* [Extrait source]
Les moutons de 1200 livres sont tirés par la force de 48 hommes ; on s’en sert pour le fort pilotis ou les pieux ordinaires ; mais les plus gros pieux exigent un mouton plus pesant.

On emploie pour lors une machine différente de la sonnette ; six ou huit hommes sont appliqués avec des bras de leviers à mouvoir un treuil horisontal, sur lequel est placé la corde qui porte le mouton, étant élevé au sommet de la machine, un crochet à bascule ou un déclic, font lâcher le mouton, où descend la corde en déroulant le treuil pour le reprendre, ou bien plus commodément & par un échapement que M. Vaulhoue, horloger anglois, a imaginé ; la corde redescend immédiatement après le mouton, qu’elle reprend par une espece de tenaille de fer qui lui est attachée, & cette corde qui est placée sur une lanterne dont l’axe est vertical, le dévide seul en lâchant un déclic sans être obligé de retourner le treuil comme dans le premier cas, ce qui est bien plus commode & expéditif ; ces deux sortes de façons de battre les pieux se nomment également battre au déclic : on s’en sert souvent aussi pour les moutons qui pesent au-dessous de 1200 livres depuis 6 ou 700 livres, tant à cause de la difficulté d’avoir assez d’hommes dans de certaines circonstances pour équiper les grandes sonnettes, que parce qu’ils se nuisent, & qu’en tirant obliquement par les vingtaines ou petites cordes qui sont attachées à la corde principale, comme cela est inévitable, quoique ces petites cordes soient quelquefois attachées autour d’un cercle placé horisontalement pour diminuer l’obliquité, il y a toujours une partie assez considérable de la force qui se trouve perdue.

Il est vrai d’un autre côté que le déclic est moins expéditif, puisque le mouton est moins grand ; ainsi supposer que pour lever un mouton de 1200 livres on se serve de huit hommes appliqués à la sonnette à déclic de M. Vaulhoue, au lieu de 48 qu’il faudroit à la sonnette ordinaire sans déclic, on employera six fois plus de tems, le reste étant supposé d’ailleurs égal. On pourra donc préférer pour le battage des pieux ou des pilots, celle de ces deux machines qui pourra le mieux convenir pour le lieu & la circonstance, sans devoir se flatter que ce choix puisse épargner la dépense, & c’est-là le résultat de toutes les machines simples telles qu’elles soient.

Un pilotis ne doit être considéré avoir été battu suffisamment, & à ce que l’on appelle au refus du mouton, que lorsque l’on est parvenu à ne le plus faire entrer que d’une ou deux lignes par volée de 25 à 30 coups, & pendant un certain nombre de volées de suite ; à l’égard des pieux, comme ils doivent être moins chargés, on peut se contenter d’un refus de 6 lignes ou même d’un pouce par volée, suivant les circonstances.

Lorsque les pieux ou pilots sont serrés, il faut avoir l’attention d’en couper le bout quarrément sur 2 à 3 pouces, & de faire reserver au fond du sabot autant que cela se peut, afin que le choc du mouton puisse se transmettre immédiatement sur le fond de ce sabot, & non pas sur les cloux dont chaque branche est attachée, ce qui feroit cesser ce sabot & nuiroit à l’enfoncement des pieux.

* [Jeu de données]

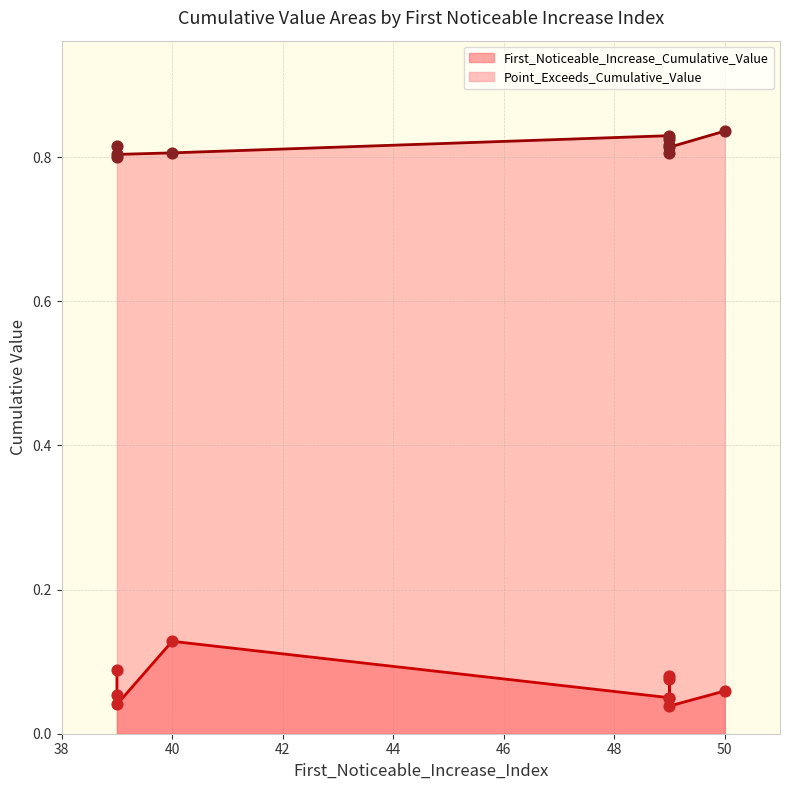

At how many categories does at least one series exceed 0?

10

* [Objectif] D'après l'extrait sur le battage des pieux, combien d'hommes faut-il pour tirer un mouton de 1200 livres ?

* [Exercice corrigé] Il faut la force de 48 hommes.